Honestly, it was kind of surreal. Most of the Republican elite were already well enough lubricated that they paid scant attention to us. So we grabbed a few beers and just enjoyed the trip and had a few giggles over how odd our 1962 Chevy Impala rustbucket looked parked next to all the Cadillacs and such.

It was at that point that I noticed some movement at the front door of the mansion. It was Claude Kirk himself coming out, glad handing everyone and, on my second or third can of Bud, decided this was too good of an opportunity to pass up. I walked over, only to miss the curb on the edge of the driveway and stumbled a bit, spilling beer on my T shirt. OK, BFD, I kept walking and got right up to the Guv.

"Hi!" I said. He shook my hand and said, "Well, son, I hope I can count on your vote next week."

I looked him dead in the eye and answered, "Nope. I'm voting for the other guy. Hope to see you gone in January."

I gotta hand it to him, he took no visible offense, but smiled and thanked me for coming. The Florida Highway Patrol trooper who was on his security detail was not so kind. With a hand on his holstered gun, he growled, "I think it's time for you to go, boy."

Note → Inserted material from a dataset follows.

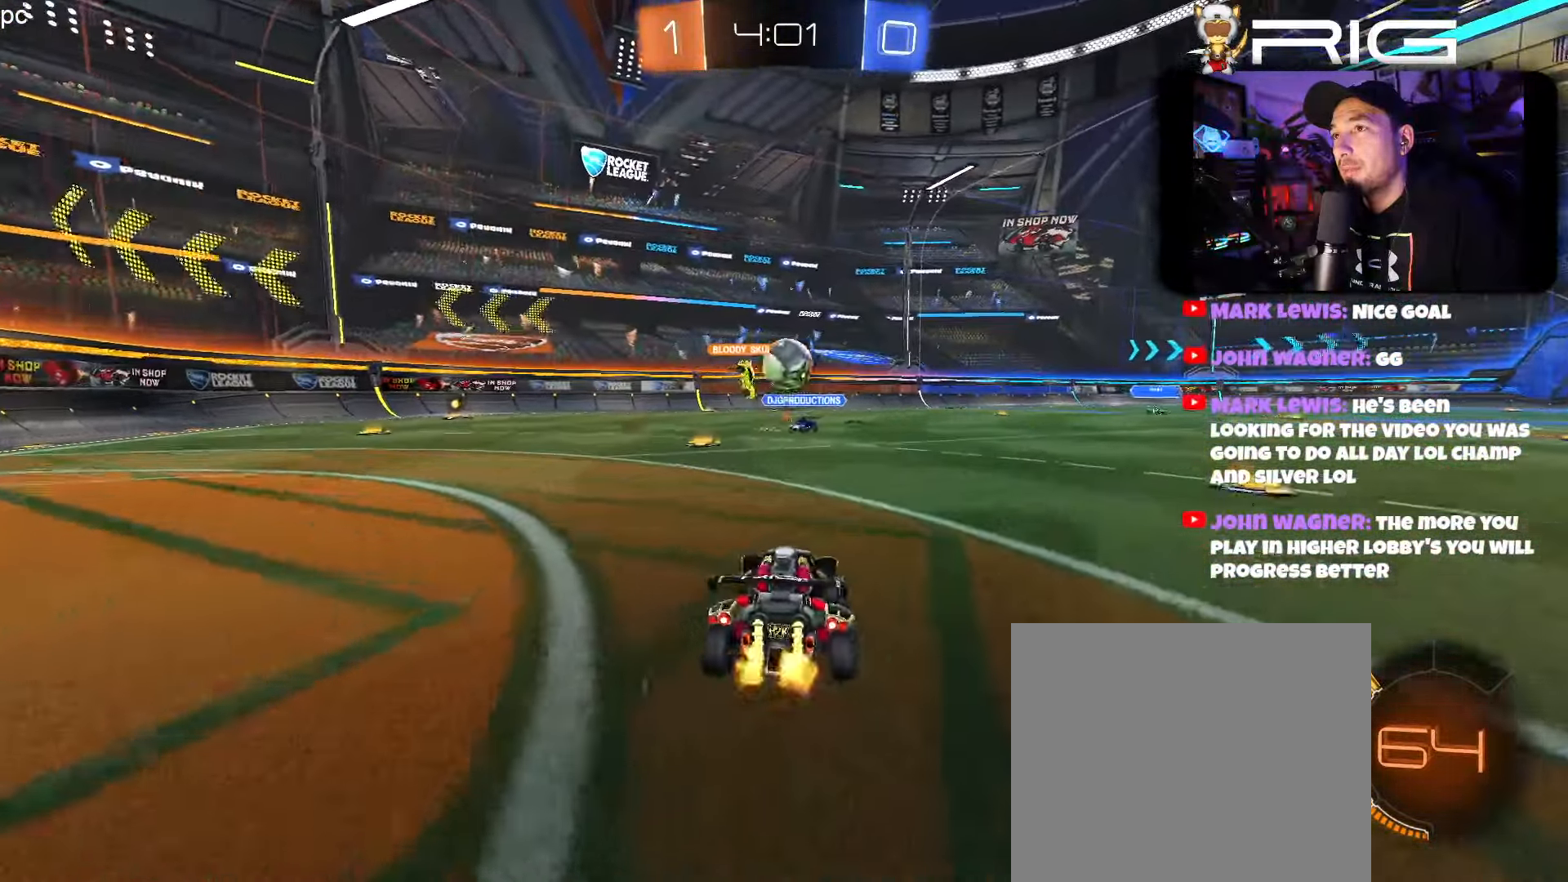
{"buttons": ["B", "R2"], "left_stick": "center", "events": [[333, "left_stick", "left"], [350, "B", "down"], [400, "left_stick", "center"]]}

So I collected my brother and got the hell out of there.

It's been 41 years since then and my youthful passion on this has matured. I still don't like a lot of the things he did as governor and the fact that in a way, he made it possible for Gov. Scott and the current Floriduh Republican legislation of the present. But he also broke the same old, same old good ole boy Democratic stranglehold in Florida politics that allowed good Democratic governors like Askew, Chiles and Graham to get into office, so I have to hand it him for that.

So, I'm not rejoicing like my smart ass 21 year old self would have. Rest in peace, Gov. Kirk. Oh, and thanks for the beer.